On the first two visits, participants were instructed to forgo eating or drinking anything but water for three hours prior to the visit, but to eat “some food” three hours before the visit to avoid excess hunger. Participants were measured for BMI and completed a battery of questionnaires at the beginning of each visit. They then completed a food craving test, which presented them with 24 food images representing desserts, non-sweet carbohydrates and savory protein categories immediately before and after the tDCS and sham sessions. Each food was rated on degree of “liking” and “wanting” with a 0-4 scale.
Next, participants were left alone for an eating test. For 20 minutes, they could consume as many M&Ms, potato chips and mini Oreo cookies as they wished.
Participants were also instructed on how to access and submit a five-day at-home binge-eating survey. The same procedures were repeated during the second visit, but with the alternate tDCS, or sham, condition. On the third visit, participants ranked their preference for the foods available during the eating test, were debriefed on the full purpose of the study and were provided a brochure of resources for help with BED.
The results showed that tDCS decreased craving for sweets, savory proteins and an all-foods category significantly more than did sham. The strongest reductions occurred in the men. In both sexes, tDCS decreased total food intake by 11 percent and the individuals’ preferred-food intake by 17.5 percent of their intake during the control sham session. It also reduced desire to binge eat in men on the day of tDCS compared to sham administration. The reductions in craving and food intake were predicted by eating palatable food less frequently for reward motives, and by a greater intent to restrict calories, respectively, both traits which were measured with surveys at the onset of the study.
“It’s particularly significant that men had a greater impact from the tDCS treatment,” Burgess said. “Men make up a greater percentage of BED patients than they do comparatively in any other eating disorder, and males are often excluded from research studies, so it’s helpful to know this type of treatment might be particularly effective for that population.”

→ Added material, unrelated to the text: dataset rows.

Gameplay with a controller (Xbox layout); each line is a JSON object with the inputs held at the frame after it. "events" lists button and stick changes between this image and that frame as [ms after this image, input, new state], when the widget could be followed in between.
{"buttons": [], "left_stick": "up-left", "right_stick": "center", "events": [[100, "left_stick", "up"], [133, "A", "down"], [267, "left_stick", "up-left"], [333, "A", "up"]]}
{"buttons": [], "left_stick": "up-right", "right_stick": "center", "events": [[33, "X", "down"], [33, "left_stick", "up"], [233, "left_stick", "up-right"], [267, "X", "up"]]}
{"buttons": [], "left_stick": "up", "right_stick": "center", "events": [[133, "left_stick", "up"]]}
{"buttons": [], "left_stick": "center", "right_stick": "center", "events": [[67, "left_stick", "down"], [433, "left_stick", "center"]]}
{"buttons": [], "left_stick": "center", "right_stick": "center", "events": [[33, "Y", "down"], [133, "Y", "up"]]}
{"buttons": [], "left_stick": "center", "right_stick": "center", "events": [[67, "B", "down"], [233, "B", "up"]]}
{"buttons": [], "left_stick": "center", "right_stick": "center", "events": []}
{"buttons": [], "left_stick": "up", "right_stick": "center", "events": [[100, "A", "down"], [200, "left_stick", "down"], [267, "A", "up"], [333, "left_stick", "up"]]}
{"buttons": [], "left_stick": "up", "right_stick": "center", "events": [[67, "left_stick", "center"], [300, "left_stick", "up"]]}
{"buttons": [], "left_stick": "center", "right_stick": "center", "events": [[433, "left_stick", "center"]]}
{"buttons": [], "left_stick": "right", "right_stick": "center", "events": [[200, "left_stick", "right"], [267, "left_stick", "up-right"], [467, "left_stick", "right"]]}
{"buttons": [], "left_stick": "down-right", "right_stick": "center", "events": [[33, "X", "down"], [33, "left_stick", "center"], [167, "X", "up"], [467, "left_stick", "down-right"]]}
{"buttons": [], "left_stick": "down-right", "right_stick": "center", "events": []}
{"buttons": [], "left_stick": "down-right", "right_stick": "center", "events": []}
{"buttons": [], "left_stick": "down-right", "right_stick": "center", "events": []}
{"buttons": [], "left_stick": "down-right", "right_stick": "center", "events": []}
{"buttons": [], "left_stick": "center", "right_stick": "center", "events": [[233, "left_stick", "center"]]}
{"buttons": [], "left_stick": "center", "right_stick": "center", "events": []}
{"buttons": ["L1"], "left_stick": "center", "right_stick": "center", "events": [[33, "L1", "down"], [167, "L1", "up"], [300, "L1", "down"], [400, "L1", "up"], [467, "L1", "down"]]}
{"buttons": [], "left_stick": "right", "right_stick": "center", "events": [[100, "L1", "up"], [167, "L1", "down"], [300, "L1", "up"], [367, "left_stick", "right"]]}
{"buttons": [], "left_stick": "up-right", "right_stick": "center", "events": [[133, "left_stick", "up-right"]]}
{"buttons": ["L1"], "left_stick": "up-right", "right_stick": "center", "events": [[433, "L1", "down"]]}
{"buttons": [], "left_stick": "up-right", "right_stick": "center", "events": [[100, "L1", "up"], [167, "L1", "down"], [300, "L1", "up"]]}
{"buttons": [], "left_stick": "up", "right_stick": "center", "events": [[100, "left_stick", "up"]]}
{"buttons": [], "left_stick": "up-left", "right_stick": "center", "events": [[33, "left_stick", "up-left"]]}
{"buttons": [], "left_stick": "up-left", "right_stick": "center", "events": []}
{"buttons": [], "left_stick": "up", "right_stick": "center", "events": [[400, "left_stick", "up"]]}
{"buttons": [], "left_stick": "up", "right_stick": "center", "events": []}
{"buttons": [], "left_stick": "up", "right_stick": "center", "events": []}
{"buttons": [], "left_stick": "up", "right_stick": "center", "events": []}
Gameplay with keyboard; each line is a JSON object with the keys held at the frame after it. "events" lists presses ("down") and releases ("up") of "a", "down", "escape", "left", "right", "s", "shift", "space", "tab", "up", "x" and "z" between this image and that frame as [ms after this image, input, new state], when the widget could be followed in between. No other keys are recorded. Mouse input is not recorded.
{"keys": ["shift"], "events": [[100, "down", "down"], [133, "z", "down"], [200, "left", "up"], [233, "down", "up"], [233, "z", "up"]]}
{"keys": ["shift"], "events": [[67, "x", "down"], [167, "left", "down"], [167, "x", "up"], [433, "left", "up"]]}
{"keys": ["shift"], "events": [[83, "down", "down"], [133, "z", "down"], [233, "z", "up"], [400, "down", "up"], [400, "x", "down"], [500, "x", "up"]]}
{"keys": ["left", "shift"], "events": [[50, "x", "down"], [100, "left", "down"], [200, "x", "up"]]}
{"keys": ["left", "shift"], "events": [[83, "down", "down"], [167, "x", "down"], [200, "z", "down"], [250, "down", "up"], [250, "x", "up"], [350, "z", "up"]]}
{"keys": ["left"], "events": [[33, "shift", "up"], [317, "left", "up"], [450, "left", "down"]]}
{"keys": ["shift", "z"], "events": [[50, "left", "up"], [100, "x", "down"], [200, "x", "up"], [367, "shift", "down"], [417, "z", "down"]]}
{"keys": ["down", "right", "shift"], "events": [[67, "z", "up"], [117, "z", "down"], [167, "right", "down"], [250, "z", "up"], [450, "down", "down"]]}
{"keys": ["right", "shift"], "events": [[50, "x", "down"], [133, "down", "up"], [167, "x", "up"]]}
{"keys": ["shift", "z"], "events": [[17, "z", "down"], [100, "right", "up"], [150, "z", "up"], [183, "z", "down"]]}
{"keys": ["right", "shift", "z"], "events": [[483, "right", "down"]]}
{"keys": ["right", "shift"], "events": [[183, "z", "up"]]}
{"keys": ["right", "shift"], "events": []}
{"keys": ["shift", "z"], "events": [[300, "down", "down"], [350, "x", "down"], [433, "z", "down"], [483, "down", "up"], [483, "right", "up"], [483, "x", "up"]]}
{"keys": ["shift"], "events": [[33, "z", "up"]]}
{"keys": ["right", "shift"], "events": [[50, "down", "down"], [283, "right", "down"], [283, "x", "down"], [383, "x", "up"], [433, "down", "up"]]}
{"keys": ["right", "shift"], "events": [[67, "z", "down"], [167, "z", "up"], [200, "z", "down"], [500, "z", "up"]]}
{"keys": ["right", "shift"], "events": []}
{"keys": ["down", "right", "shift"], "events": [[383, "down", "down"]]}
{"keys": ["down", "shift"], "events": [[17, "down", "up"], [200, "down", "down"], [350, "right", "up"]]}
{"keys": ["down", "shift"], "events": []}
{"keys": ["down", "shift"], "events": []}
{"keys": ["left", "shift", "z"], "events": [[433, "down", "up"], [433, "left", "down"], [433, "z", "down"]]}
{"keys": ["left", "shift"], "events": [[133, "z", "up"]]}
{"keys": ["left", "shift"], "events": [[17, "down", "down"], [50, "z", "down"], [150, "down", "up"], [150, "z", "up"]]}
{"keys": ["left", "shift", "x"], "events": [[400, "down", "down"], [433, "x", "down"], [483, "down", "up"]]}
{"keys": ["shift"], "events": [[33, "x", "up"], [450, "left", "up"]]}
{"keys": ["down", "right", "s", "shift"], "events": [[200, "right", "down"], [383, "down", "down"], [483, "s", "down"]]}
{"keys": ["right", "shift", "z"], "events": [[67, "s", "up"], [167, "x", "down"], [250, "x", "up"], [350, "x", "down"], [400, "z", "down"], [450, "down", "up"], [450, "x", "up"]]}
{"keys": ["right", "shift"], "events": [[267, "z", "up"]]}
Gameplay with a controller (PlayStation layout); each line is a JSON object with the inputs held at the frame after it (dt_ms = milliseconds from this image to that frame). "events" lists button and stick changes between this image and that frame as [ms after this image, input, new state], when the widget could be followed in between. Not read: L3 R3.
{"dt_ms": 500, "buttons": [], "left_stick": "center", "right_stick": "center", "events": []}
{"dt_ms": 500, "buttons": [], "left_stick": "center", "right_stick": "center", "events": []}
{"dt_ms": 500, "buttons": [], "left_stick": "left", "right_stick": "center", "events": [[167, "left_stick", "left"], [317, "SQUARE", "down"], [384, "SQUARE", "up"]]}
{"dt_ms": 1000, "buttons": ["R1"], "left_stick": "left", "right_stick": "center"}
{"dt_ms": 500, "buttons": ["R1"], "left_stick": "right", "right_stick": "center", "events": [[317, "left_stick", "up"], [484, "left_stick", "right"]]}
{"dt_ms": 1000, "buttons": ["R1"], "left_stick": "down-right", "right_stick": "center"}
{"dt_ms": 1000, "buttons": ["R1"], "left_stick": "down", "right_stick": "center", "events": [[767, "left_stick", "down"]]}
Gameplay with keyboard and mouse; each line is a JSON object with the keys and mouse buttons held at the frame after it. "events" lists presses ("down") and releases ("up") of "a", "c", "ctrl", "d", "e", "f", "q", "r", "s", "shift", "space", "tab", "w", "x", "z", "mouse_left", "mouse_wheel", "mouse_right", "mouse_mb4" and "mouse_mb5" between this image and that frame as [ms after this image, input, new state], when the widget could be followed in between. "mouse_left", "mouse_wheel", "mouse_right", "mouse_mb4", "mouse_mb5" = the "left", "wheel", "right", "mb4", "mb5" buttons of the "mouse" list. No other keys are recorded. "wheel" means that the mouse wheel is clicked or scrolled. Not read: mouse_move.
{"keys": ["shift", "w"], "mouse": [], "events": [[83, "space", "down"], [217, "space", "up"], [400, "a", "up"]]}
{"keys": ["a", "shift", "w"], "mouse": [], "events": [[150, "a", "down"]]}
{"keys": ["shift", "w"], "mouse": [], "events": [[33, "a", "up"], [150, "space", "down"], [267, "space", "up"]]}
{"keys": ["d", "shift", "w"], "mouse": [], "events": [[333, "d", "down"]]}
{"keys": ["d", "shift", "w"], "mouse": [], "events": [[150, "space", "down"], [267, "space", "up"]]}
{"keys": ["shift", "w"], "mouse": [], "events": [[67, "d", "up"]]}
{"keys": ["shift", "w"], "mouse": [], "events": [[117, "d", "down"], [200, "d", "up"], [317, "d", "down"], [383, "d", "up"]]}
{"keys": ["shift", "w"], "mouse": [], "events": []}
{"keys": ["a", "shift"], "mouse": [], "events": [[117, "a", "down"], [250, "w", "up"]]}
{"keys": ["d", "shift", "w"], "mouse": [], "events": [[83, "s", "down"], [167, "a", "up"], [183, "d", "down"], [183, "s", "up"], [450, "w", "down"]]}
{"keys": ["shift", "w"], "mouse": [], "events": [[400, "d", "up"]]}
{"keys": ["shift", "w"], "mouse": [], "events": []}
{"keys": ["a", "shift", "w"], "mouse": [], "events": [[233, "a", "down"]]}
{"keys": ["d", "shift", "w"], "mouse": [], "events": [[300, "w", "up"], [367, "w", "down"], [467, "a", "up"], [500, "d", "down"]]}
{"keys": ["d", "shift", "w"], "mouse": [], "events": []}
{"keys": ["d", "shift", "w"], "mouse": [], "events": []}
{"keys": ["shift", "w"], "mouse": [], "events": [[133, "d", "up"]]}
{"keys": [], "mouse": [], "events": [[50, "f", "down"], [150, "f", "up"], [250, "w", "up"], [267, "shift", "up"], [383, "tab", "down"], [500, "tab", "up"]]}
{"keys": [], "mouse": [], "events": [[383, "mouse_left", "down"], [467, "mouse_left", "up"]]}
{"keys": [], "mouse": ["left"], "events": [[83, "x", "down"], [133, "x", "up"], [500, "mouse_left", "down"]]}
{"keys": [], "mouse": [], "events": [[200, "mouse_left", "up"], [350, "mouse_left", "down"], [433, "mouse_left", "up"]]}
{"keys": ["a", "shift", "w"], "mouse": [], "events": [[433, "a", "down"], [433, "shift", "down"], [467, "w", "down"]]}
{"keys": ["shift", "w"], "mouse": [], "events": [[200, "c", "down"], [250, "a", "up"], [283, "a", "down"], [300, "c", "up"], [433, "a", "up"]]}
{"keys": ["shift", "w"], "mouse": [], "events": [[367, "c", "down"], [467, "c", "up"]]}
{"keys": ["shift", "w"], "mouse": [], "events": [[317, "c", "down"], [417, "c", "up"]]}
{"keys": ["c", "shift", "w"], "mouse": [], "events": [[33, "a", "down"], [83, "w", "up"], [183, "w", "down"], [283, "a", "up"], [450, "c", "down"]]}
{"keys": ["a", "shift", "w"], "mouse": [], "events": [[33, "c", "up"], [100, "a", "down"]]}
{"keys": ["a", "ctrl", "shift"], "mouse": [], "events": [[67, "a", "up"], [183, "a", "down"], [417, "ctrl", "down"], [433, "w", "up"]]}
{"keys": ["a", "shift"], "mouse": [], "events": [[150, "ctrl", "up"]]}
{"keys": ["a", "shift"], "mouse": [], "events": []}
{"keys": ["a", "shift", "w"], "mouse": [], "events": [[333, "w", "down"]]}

The results provided “proof-of-concept” as to the safety and efficacy of tDCS to treat BED. The participants reported no negative side effects, other than slight itching from the electrodes during stimulation. This proof-of-concept study will now allow Boggiano’s lab and others to test the effects of multiple tDCS sessions, which should induce “neuroplasticity,” more permanent beneficial changes in the brain.
“Our findings show that tDCS has promise as a safe, easily administered and effective tool in treating BED,” Boggiano said. “We could see this treatment working in conjunction with CBT and other cognitive-based treatments to shorten the treatment course of BED and decrease relapse rates. We also believe it will substitute drug treatments for BED because of the low — if any — side effects of tDCS even with multiple sessions.”
“Now that we know tDCS has a real impact on BED, the next step is to test longer-term sessions to determine effects over time,” Burgess said. “This was our proof-of-concept study, and it was highly successful in our view; but there is more work to be done to begin using this treatment to help BED patients. That’s what we’re looking forward to next.”